● READING PASSAGE:
▽
Not treated onsite silver-rich photo processing waste waters or hauled offsite for silver recovery are subjected to full regulation as hazardous wastes.
Used X-ray fixer solutions can be hauled offsite for treatment and recycling to an environmental protection agency licensed recycling facility. For offsite recycling, the generator should be collected and stored the used fixer solution in a labeled closed plastic container. The label affixed to the container should indicate the contents – “Silver-containing Used Fixer-To Be Recycled” and include the accumulation start date.
Developer and fixer solutions should not be mixed. Waste developer may be flushed down the drain, as long as the pH of the solution does not exceed the pH standard of the local sanitation agency. Caustic solutions (developer) with a pH greater than the local pH limit should not be discharged down the sanitary sewer. Nonchromium-containing cleaners which can be discharged into the sanitary sewer are advised to clean X-ray developing systems. Otherwise, the waste must be handled as hazardous waste, requiring proper collection, labeling, and disposal.
△
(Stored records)
▽
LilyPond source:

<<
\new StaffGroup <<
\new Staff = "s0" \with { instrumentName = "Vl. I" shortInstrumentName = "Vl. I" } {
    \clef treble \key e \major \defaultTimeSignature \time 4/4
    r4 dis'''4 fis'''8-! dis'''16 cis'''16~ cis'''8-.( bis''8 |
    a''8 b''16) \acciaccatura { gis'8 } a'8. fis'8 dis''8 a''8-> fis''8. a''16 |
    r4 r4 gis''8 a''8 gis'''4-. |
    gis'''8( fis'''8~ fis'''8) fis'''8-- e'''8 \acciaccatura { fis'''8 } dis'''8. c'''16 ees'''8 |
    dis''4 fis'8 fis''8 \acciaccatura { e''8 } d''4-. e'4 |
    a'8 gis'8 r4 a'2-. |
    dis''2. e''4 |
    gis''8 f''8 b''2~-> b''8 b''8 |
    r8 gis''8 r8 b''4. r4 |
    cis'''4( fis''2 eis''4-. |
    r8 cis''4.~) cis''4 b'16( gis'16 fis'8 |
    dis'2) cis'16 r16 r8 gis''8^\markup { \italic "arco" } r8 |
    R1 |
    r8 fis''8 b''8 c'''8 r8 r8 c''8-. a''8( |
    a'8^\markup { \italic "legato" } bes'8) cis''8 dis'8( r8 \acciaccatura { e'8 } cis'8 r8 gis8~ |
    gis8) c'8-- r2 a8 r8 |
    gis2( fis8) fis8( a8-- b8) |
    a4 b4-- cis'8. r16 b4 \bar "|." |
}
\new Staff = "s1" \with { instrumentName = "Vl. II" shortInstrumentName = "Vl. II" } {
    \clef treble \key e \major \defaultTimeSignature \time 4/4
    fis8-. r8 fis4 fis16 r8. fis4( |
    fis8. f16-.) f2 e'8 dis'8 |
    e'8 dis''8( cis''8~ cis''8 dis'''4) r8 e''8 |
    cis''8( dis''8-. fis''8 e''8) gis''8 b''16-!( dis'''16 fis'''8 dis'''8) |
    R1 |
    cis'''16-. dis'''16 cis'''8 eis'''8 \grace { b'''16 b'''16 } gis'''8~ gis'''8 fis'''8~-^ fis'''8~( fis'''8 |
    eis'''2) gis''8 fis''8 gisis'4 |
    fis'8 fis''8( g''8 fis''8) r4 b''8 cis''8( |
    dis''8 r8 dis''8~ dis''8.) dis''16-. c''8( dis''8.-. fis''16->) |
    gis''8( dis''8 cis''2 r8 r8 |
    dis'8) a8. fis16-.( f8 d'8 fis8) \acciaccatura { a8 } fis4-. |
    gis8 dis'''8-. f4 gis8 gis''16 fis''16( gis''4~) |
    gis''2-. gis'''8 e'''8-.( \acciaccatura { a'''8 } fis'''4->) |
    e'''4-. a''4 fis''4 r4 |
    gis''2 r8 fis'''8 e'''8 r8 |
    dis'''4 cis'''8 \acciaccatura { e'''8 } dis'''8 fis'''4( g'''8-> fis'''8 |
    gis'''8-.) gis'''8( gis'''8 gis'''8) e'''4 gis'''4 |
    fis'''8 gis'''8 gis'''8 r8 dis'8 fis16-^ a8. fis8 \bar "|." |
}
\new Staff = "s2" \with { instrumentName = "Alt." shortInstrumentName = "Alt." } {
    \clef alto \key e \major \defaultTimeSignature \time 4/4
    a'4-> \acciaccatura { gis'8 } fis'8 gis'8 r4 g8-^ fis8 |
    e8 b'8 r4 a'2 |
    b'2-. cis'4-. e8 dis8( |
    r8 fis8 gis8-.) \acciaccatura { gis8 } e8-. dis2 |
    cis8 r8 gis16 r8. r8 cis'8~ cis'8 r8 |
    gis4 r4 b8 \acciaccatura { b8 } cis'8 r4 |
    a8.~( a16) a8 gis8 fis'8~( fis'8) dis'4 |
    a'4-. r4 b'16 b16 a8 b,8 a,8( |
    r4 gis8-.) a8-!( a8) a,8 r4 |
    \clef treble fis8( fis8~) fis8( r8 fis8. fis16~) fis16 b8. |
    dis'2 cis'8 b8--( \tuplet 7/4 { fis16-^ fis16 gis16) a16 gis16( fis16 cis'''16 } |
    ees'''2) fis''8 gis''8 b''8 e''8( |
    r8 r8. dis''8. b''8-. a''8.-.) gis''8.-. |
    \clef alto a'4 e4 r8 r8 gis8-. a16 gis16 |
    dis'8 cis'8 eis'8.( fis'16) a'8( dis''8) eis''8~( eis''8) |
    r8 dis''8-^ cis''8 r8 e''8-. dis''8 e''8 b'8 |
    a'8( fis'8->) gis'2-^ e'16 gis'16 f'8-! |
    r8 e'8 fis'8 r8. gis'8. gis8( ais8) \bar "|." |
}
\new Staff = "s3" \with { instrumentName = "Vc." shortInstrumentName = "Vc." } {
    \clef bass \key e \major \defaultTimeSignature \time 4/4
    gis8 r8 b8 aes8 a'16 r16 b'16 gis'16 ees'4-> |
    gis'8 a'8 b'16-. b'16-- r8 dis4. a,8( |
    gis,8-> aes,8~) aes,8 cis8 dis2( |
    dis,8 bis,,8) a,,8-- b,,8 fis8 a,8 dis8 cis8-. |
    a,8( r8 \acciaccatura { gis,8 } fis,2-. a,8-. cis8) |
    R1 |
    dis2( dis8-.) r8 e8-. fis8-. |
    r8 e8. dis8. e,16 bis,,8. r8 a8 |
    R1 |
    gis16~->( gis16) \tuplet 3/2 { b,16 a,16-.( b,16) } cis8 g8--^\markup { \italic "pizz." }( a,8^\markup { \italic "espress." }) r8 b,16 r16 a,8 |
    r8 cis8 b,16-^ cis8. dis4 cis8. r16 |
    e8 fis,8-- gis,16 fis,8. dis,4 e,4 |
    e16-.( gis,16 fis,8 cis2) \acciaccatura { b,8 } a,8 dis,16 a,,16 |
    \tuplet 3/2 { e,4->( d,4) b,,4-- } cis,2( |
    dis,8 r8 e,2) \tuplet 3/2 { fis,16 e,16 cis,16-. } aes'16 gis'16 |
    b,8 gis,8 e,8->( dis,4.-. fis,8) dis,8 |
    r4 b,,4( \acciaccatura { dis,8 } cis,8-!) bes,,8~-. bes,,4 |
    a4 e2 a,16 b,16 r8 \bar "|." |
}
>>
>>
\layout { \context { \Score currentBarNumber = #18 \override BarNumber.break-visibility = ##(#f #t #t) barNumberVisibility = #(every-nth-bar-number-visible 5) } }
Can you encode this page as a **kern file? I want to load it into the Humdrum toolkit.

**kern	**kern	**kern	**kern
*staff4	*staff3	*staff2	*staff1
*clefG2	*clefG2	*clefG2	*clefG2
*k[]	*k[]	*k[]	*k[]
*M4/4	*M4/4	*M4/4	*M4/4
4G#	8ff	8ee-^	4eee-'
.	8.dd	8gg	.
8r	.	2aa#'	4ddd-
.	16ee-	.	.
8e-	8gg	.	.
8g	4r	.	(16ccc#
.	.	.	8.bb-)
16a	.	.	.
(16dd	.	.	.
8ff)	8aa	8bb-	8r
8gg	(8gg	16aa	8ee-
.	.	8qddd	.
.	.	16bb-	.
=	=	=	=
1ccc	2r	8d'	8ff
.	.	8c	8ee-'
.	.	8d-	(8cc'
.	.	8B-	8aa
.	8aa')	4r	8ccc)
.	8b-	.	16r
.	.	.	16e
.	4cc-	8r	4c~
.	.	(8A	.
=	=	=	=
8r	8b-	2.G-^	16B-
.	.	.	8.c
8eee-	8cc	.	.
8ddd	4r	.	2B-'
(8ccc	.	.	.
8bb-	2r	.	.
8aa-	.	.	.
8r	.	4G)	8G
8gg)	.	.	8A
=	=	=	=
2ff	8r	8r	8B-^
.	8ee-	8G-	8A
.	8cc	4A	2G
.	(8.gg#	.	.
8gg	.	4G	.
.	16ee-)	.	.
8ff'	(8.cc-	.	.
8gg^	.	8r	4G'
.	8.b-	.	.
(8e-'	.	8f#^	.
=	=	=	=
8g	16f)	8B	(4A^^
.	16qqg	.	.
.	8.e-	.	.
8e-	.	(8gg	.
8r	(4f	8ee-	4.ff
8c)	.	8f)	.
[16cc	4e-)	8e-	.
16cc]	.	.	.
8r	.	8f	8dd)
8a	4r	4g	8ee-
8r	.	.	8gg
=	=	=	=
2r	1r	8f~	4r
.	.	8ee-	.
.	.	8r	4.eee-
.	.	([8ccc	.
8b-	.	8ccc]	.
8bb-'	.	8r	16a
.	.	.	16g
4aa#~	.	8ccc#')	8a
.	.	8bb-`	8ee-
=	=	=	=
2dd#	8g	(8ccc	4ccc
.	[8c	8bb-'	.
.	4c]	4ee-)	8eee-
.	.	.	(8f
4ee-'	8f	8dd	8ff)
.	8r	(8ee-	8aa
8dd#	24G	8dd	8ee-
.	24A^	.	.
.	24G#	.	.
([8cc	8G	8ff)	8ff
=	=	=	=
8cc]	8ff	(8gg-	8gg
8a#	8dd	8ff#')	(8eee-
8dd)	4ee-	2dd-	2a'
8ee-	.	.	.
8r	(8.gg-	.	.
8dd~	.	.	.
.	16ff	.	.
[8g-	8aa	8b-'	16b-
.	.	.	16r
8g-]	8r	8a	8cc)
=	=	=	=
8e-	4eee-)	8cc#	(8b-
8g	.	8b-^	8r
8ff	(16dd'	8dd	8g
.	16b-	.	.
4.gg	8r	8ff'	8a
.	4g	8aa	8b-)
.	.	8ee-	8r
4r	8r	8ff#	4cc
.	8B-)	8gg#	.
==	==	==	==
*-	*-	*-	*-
△
● ACTIONS TO TAKE:
1. In the passage on X-ray processing waste, what must the label on a container of used fixer include in addition to its contents?
2. Translate this sentence from the passage on X-ray processing waste into Spanish: "Caustic solutions (developer) with a pH greater than the local pH limit should not be discharged down the sanitary sewer."
The stored records have no connection to the passage on X-ray processing waste.

● RESPONSES FOR EACH TASK:
1. The accumulation start date.

2. Las soluciones cáusticas (revelador) con un pH superior al límite de pH local no deben verterse al alcantarillado sanitario.